Top of SOURCE DOCUMENT

This Article is From Nov 10, 2018

Notes Ban, GST Held Back India's Economic Growth: Raghuram Rajan

Addressing an audience at the University of California in Berkley on Friday, Mr Rajan said for four years -- 2012 to 2016 -- India was growing at a faster pace before it was hit by two major headwinds.

Notes Ban, GST Held Back India's Economic Growth: Raghuram Rajan

Raghuram Rajan said India is sensitive to global growth (File)

Highlights

  • Mr Rajan said current growth is not enough to meet the country's needs
  • He said in 2017 even as the world picked up, India's growth went down
  • On NPA, he said that best thing to do in such a situation is to clean up
Washington:

Demonetisation and the Goods and Services Tax (GST) are the two major headwinds that held back India's economic growth last year, former RBI Governor Raghuram Rajan has said, asserting that the current seven per cent growth rate is not enough to meet the country's needs.

Bottom of SOURCE DOCUMENT
Top of RAW DATA

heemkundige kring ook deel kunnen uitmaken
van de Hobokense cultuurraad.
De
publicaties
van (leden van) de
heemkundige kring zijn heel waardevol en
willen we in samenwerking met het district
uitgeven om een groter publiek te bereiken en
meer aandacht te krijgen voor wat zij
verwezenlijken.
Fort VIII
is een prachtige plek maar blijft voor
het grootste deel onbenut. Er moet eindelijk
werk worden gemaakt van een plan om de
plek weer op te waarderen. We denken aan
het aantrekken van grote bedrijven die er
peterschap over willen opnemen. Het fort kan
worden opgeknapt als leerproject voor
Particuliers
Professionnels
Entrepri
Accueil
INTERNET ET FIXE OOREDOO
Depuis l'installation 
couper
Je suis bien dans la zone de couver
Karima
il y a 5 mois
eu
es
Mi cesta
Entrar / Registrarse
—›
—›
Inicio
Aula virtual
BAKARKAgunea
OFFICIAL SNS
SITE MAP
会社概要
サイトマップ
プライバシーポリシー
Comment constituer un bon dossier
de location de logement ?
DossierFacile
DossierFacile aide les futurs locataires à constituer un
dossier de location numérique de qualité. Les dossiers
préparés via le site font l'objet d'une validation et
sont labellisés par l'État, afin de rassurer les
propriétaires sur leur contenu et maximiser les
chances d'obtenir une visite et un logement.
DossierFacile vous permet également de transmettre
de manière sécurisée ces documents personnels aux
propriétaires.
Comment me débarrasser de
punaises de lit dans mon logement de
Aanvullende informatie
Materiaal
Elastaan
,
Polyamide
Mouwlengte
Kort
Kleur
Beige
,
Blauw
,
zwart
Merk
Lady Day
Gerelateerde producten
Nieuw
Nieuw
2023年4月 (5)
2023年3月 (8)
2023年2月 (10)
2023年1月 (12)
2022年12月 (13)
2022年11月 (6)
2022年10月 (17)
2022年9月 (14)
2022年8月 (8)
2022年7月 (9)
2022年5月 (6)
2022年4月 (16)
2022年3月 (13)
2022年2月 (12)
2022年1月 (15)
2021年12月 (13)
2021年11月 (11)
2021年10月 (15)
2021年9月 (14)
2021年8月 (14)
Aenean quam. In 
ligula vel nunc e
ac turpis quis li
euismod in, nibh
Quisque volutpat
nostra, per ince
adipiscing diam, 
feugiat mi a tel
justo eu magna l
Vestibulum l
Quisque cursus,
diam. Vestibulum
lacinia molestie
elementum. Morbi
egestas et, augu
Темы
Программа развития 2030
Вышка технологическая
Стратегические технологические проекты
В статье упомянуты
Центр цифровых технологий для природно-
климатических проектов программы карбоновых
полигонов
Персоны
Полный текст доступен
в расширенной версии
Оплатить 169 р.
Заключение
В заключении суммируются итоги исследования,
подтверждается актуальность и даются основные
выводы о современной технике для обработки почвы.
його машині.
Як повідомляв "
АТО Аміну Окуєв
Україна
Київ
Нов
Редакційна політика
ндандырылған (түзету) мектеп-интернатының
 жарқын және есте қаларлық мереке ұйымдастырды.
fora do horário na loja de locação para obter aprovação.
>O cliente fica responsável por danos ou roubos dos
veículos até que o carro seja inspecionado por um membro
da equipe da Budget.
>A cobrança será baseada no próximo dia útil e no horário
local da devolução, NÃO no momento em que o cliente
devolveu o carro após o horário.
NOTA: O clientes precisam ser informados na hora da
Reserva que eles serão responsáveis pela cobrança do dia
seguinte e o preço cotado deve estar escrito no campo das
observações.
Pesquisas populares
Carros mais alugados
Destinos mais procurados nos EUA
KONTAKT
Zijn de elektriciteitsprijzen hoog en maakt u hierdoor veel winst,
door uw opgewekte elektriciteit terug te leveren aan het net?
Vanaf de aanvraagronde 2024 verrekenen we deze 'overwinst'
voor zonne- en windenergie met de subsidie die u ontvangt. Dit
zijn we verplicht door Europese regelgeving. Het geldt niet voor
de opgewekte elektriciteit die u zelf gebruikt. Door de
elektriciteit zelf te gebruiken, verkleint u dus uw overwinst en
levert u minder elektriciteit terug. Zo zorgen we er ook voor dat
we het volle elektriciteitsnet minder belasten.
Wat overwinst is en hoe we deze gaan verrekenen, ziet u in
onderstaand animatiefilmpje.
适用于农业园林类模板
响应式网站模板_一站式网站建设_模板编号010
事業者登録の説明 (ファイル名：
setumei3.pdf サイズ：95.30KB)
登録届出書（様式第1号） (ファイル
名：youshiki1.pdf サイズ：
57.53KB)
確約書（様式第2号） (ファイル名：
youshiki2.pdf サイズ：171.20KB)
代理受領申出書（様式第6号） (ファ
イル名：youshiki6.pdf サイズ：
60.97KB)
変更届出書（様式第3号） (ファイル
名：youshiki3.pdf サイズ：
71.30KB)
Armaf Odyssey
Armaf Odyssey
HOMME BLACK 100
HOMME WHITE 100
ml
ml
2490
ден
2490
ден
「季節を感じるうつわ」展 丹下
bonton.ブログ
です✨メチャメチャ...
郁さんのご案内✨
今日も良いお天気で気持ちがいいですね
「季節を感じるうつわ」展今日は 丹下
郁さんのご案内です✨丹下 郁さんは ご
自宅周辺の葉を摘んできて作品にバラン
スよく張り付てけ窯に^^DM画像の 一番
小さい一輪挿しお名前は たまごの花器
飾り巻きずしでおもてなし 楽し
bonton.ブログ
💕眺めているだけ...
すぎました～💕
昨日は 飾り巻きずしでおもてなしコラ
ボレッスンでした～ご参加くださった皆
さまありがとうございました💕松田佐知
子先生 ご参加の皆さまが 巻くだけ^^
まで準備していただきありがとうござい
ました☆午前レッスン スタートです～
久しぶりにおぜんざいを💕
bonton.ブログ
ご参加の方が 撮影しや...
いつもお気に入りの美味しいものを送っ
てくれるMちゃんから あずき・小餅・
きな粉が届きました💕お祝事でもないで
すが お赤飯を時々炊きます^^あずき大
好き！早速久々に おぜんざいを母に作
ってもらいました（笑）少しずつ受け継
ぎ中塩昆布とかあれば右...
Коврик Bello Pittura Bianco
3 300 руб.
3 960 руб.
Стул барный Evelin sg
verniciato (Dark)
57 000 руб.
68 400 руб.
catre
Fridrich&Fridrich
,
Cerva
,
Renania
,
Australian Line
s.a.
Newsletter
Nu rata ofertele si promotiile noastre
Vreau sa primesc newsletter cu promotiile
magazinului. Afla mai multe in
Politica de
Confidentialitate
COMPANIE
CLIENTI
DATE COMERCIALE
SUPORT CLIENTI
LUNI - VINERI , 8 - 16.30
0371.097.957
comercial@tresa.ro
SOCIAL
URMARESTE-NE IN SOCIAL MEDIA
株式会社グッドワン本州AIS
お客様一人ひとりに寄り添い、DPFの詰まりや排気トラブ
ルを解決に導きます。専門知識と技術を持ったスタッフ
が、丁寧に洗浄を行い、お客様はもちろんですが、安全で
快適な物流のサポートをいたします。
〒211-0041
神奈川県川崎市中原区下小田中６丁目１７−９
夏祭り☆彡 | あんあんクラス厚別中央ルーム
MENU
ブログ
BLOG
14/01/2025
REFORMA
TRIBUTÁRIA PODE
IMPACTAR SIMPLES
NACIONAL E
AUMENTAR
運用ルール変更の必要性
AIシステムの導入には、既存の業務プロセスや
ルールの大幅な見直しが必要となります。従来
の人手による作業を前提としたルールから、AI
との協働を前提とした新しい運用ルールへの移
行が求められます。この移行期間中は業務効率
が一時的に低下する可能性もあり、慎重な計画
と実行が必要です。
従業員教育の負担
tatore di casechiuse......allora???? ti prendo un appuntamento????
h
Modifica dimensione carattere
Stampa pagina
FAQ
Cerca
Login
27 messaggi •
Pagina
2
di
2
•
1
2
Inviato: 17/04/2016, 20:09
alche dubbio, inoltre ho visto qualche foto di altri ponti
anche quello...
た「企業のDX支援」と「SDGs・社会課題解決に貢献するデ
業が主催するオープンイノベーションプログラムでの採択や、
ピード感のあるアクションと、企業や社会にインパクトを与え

Bottom of RAW DATA

* _WORK ORDER 1_:
In the Rajan article, shorten the paragraph beginning "Addressing an audience at the University of California" to a single sentence that keeps its main facts.
* _WORK ORDER 2_:
Continue the Rajan article with the paragraph that follows its last sentence, the one on the seven per cent growth rate.

* _RESULT 1_:
Speaking Friday at the University of California in Berkley, Mr Rajan said India grew at a faster pace from 2012 to 2016 until two major headwinds hit it.

* _RESULT 2_:
Addressing an audience at the University of California in Berkley on Friday, Mr Rajan said for four years -- 2012 to 2016 -- India was growing at a faster pace before it was hit by two major headwinds.

"The two successive shocks of demonetisation and the GST had a serious impact on growth in India. Growth has fallen off interestingly at a time when growth in the global economy has been peaking up," he said delivering the second Bhattacharya Lectureship on the Future of India.

A growth rate of seven per cent per year for 25 years is "very very strong" growth, but in some sense this has become the new Hindu rate of growth, which earlier used to be three-and-a-half per cent, Mr Rajan said.

"The reality is that seven is not enough for the kind of people coming into the labour market and we need jobs for them, so, we need more and cannot be satisfied at this level," he said.

Observing that India is sensitive to global growth, he said India has become a much more open economy, and if the world grows, it also grows more.

"What happened in 2017 is that even as the world picked up, India went down. That reflects the fact that these blows (demonetisation and GST) have really really been hard blows...Because of these headwinds we have been held back," he said.

While India's growth is picking up again, there is the issue of oil prices, the economist noted referring to the huge reliance of India on import of oil for its energy needs.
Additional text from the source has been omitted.